Work task
Scan the data below. Pull out each line where "Bureau" occurs.

○ ○ ○ ○

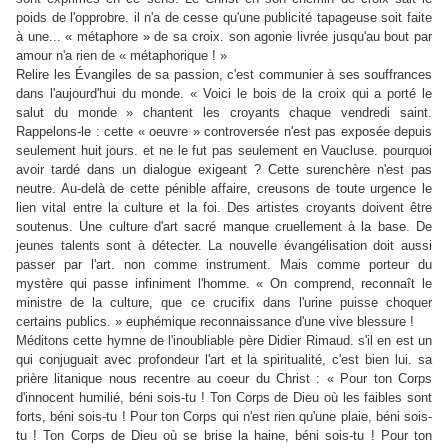
poids de l'opprobre. il n'a de cesse qu'une publicité tapageuse soit faite
à une... « métaphore » de sa croix. son agonie livrée jusqu'au bout par
amour n'a rien de « métaphorique ! »
Relire les Évangiles de sa passion, c'est communier à ses souffrances
dans l'aujourd'hui du monde. « Voici le bois de la croix qui a porté le
salut du monde » chantent les croyants chaque vendredi saint.
Rappelons-le : cette « oeuvre » controversée n'est pas exposée depuis
seulement huit jours. et ne le fut pas seulement en Vaucluse. pourquoi
avoir tardé dans un dialogue exigeant ? Cette surenchère n'est pas
neutre. Au-delà de cette pénible affaire, creusons de toute urgence le
lien vital entre la culture et la foi. Des artistes croyants doivent être
soutenus. Une culture d'art sacré manque cruellement à la base. De
jeunes talents sont à détecter. La nouvelle évangélisation doit aussi
passer par l'art. non comme instrument. Mais comme porteur du
mystère qui passe infiniment l'homme. « On comprend, reconnaît le
ministre de la culture, que ce crucifix dans l'urine puisse choquer
certains publics. » euphémique reconnaissance d'une vive blessure !
Méditons cette hymne de l'inoubliable père Didier Rimaud. s'il en est un
qui conjuguait avec profondeur l'art et la spiritualité, c'est bien lui. sa
prière litanique nous recentre au coeur du Christ : « Pour ton Corps
d'innocent humilié, béni sois-tu ! Ton Corps de Dieu où les faibles sont
forts, béni sois-tu ! Pour ton Corps qui n'est rien qu'une plaie, béni sois-
tu ! Ton Corps de Dieu où se brise la haine, béni sois-tu ! Pour ton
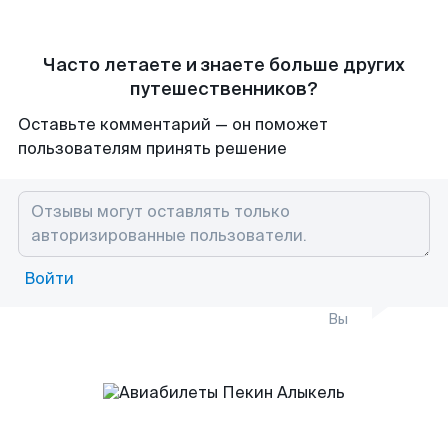
Часто летаете и знаете больше других
путешественников?
Оставьте комментарий — он поможет
пользователям принять решение
Войти
Вы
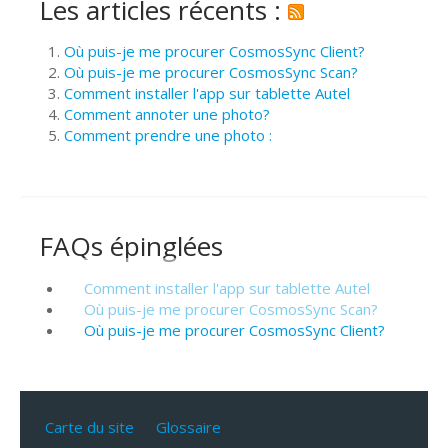
Les articles récents :
Où puis-je me procurer CosmosSync Client?
Où puis-je me procurer CosmosSync Scan?
Comment installer l'app sur tablette Autel
Comment annoter une photo?
Comment prendre une photo :
FAQs épinglées
Comment installer l'app sur tablette Autel
Où puis-je me procurer CosmosSync Scan?
Où puis-je me procurer CosmosSync Client?
Carte du site
Glossaire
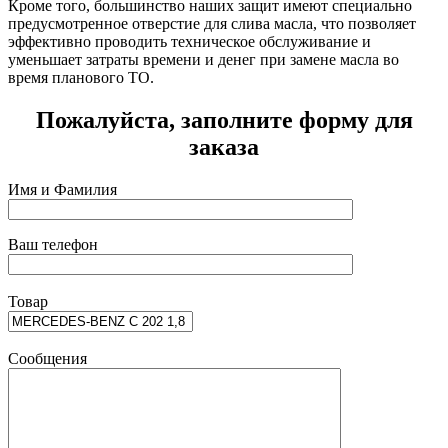
Кроме того, большинство наших защит имеют специально
предусмотренное отверстие для слива масла, что позволяет
эффективно проводить техническое обслуживание и
уменьшает затраты времени и денег при замене масла во
время планового ТО.
Пожалуйста, заполните форму для
заказа
Имя и Фамилия
Ваш телефон
Товар
Сообщения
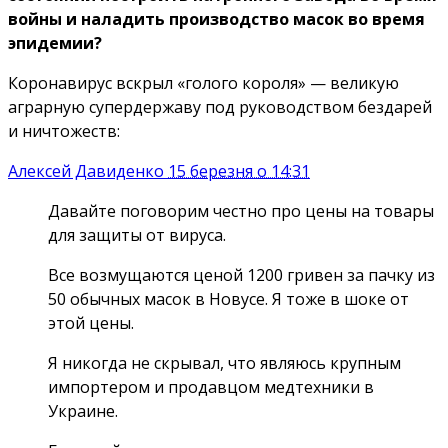
войны и наладить производство масок во время
эпидемии?
Коронавирус вскрыл «голого короля» — великую
аграрную супердержаву под руководством бездарей
и ничтожеств:
Алексей Давиденко
15 березня о 14:31
Давайте поговорим честно про цены на товары
для защиты от вируса.
Все возмущаются ценой 1200 гривен за пачку из
50 обычных масок в Новусе. Я тоже в шоке от
этой цены.
Я никогда не скрывал, что являюсь крупным
импортером и продавцом медтехники в
Украине.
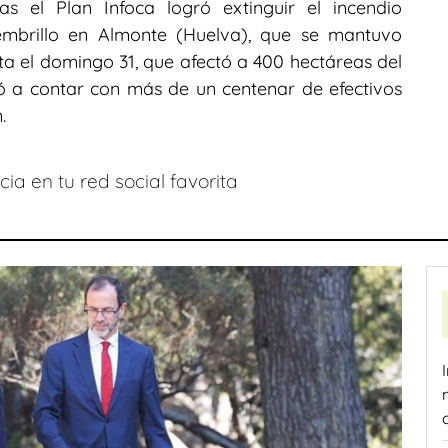
 el Plan Infoca logró extinguir el incendio
embrillo en Almonte (Huelva), que se mantuvo
a el domingo 31, que afectó a 400 hectáreas del
 a contar con más de un centenar de efectivos
.
ia en tu red social favorita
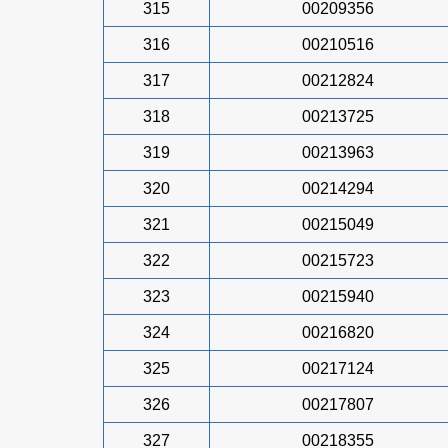
315
00209356
316
00210516
317
00212824
318
00213725
319
00213963
320
00214294
321
00215049
322
00215723
323
00215940
324
00216820
325
00217124
326
00217807
327
00218355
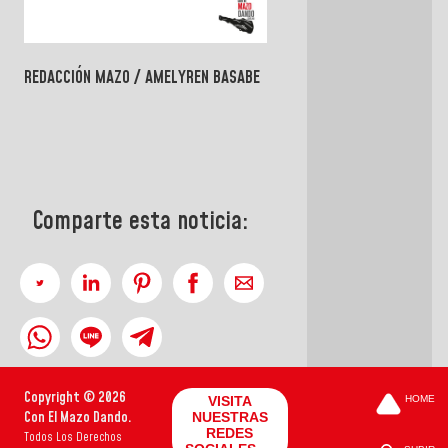
REDACCIÓN MAZO / AMELYREN BASABE
Comparte esta noticia:
Copyright © 2026
VISITA
HOME
Con El Mazo Dando.
NUESTRAS
REDES
Todos Los Derechos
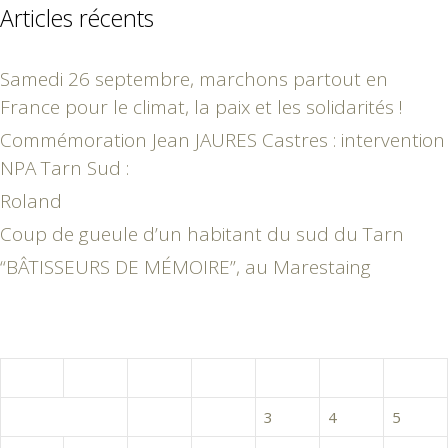
Articles récents
Samedi 26 septembre, marchons partout en
France pour le climat, la paix et les solidarités !
Commémoration Jean JAURES Castres : intervention
NPA Tarn Sud :
Roland
Coup de gueule d’un habitant du sud du Tarn
“BÂTISSEURS DE MÉMOIRE”, au Marestaing
avril 2020
L
M
M
J
V
S
D
1
2
3
4
5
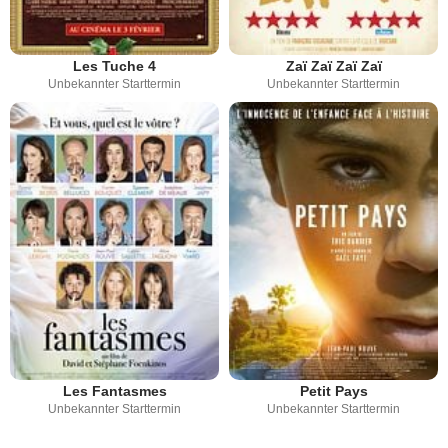
Les Tuche 4
Zaï Zaï Zaï Zaï
Unbekannter Starttermin
Unbekannter Starttermin
Les Fantasmes
Petit Pays
Unbekannter Starttermin
Unbekannter Starttermin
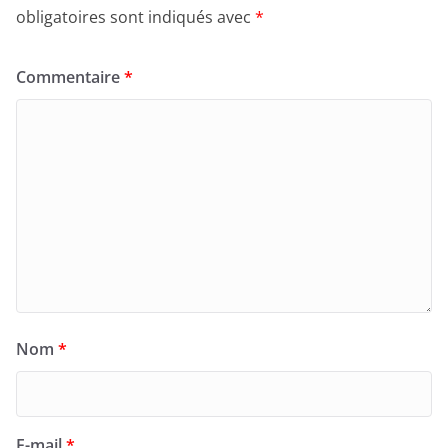
obligatoires sont indiqués avec
*
Commentaire
*
Nom
*
E-mail
*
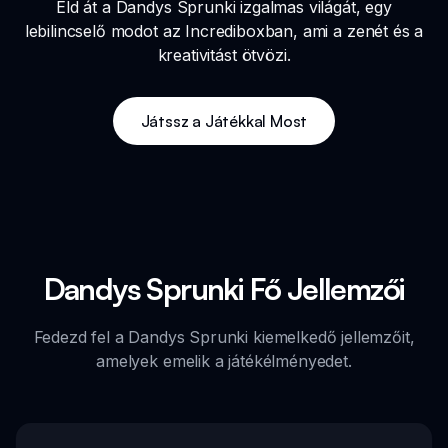
Éld át a Dandys Sprunki izgalmas világát, egy
lebilincselő modot az Incrediboxban, ami a zenét és a
kreativitást ötvözi.
Játssz a Játékkal Most
Dandys Sprunki Fő Jellemzői
Fedezd fel a Dandys Sprunki kiemelkedő jellemzőit,
amelyek emelik a játékélményedet.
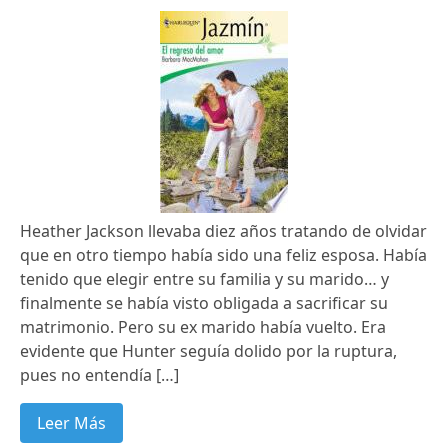
Heather Jackson llevaba diez años tratando de olvidar
que en otro tiempo había sido una feliz esposa. Había
tenido que elegir entre su familia y su marido… y
finalmente se había visto obligada a sacrificar su
matrimonio. Pero su ex marido había vuelto. Era
evidente que Hunter seguía dolido por la ruptura,
pues no entendía […]
Leer Más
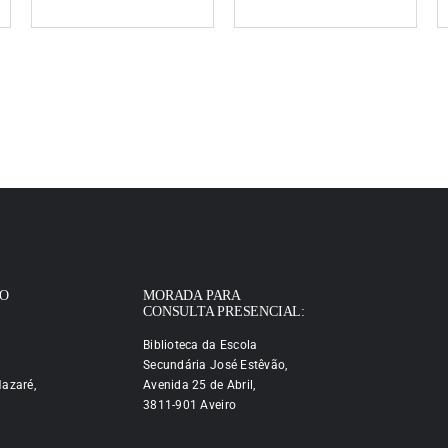
IO
MORADA PARA
CONSULTA PRESENCIAL:
Biblioteca da Escola
Secundária José Estêvão,
azaré,
Avenida 25 de Abril,
3811-901 Aveiro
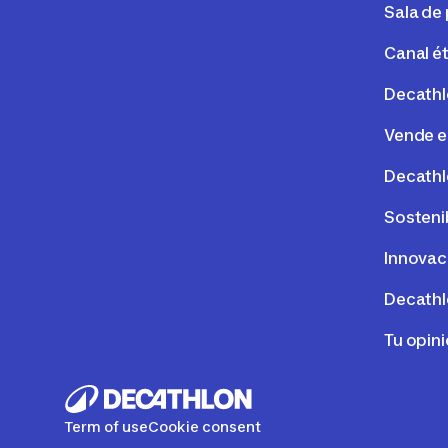
Sala de
Canal é
Decathl
Vende e
Decathl
Sosteni
Innovac
Decathl
Tu opin
Term of use
Cookie consent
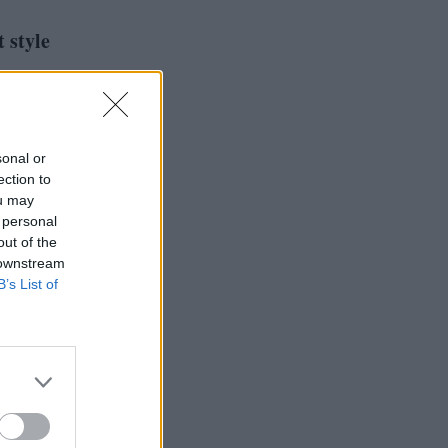
 style
sonal or
ection to
ou may
 personal
out of the
 downstream
B’s List of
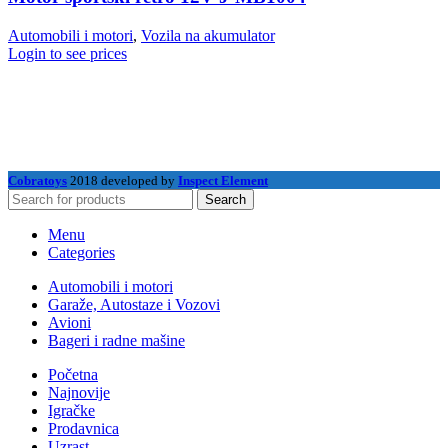
Automobili i motori
,
Vozila na akumulator
Login to see prices
Cobratoys
2018 developed by
Inspect Element
Search
Menu
Categories
Automobili i motori
Garaže, Autostaze i Vozovi
Avioni
Bageri i radne mašine
Početna
Najnovije
Igračke
Prodavnica
Uzrast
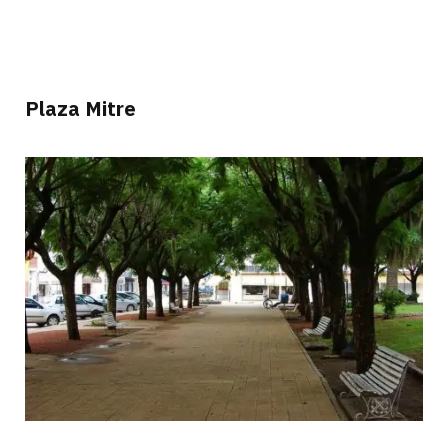
Plaza Mitre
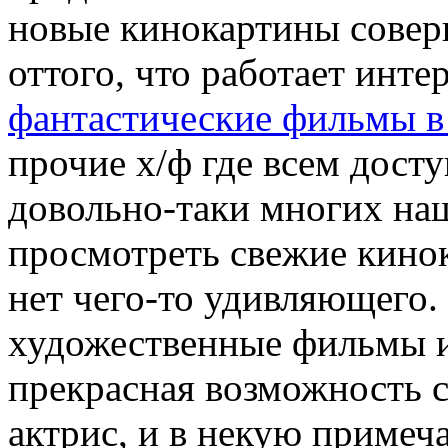
новые кинокартины совер
оттого, что работает инт
фантастические фильмы в
прочие х/ф где всем дост
довольно-таки многих на
просмотреть свежие кино
нет чего-то удивляющего.
художественные фильмы и
прекрасная возможность 
актрис, и в некую примеч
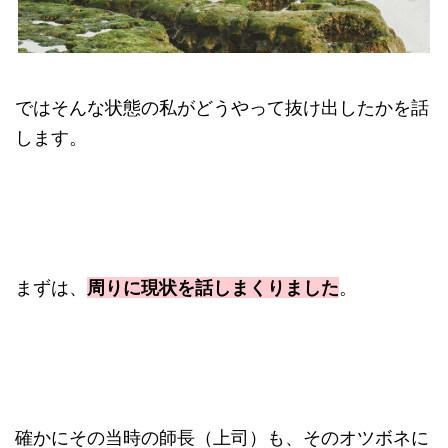
ではそんな状態の私がどうやって抜け出したかを話
します。
まずは、
周りに現状を話しまくりました
。
確かにその当時の師長（上司）も、そのオツボネに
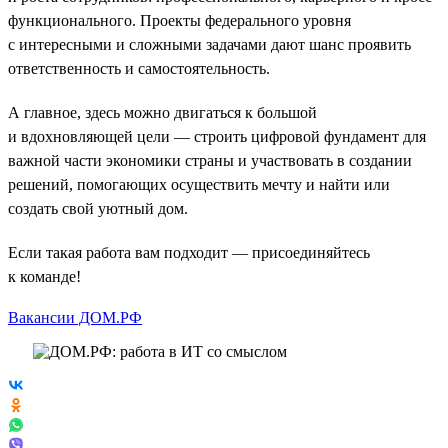
функционального. Проекты федерального уровня
с интересными и сложными задачами дают шанс проявить
ответственность и самостоятельность.
А главное, здесь можно двигаться к большой
и вдохновляющей цели — строить цифровой фундамент для
важной части экономики страны и участвовать в создании
решений, помогающих осуществить мечту и найти или
создать свой уютный дом.
Если такая работа вам подходит — присоединяйтесь
к команде!
Вакансии ДОМ.РФ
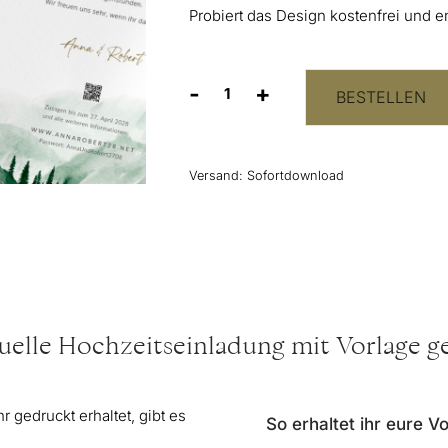
Probiert das Design kostenfrei und e
-
+
BESTELLEN
Hochzeitseinladung
Vorlage
“Wald
&
Versand:
Sofortdownload
Berge”
Menge
uelle Hochzeitseinladung mit Vorlage g
 gedruckt erhaltet, gibt es
So erhaltet ihr eure V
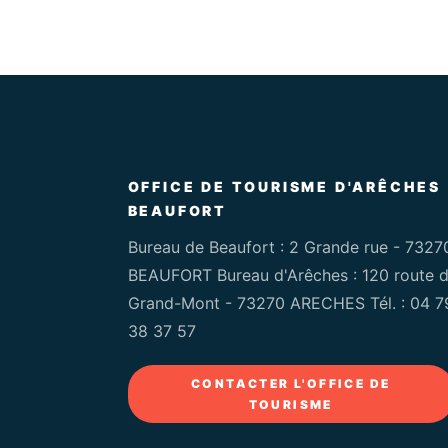
OFFICE DE TOURISME D'ARÊCHES
BEAUFORT
Bureau de Beaufort : 2 Grande rue - 7327
BEAUFORT Bureau d'Arêches : 120 route 
Grand-Mont - 73270 ARECHES Tél. :
04 7
38 37 57
CONTACTER L'OFFICE DE
TOURISME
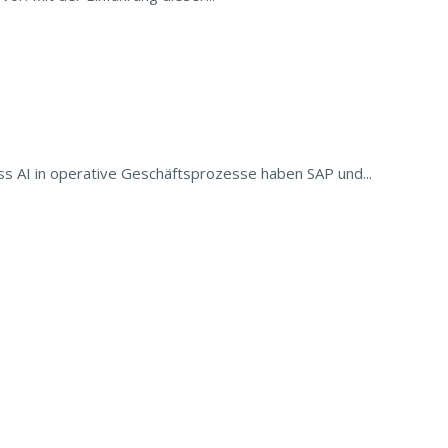
s AI in operative Geschäftsprozesse haben SAP und...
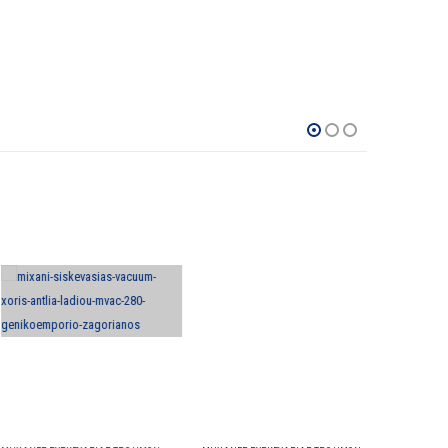
Αυτό το προϊόν έχει πολλαπλές παραλλαγές. Οι επιλογές μπορούν να επιλεγούν στη σελίδα του προϊόντος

○ ○ ○ ○

Result for this exercise
Bureau de Beaufort : 2 Grande rue - 7327
BEAUFORT Bureau d'Arêches : 120 route 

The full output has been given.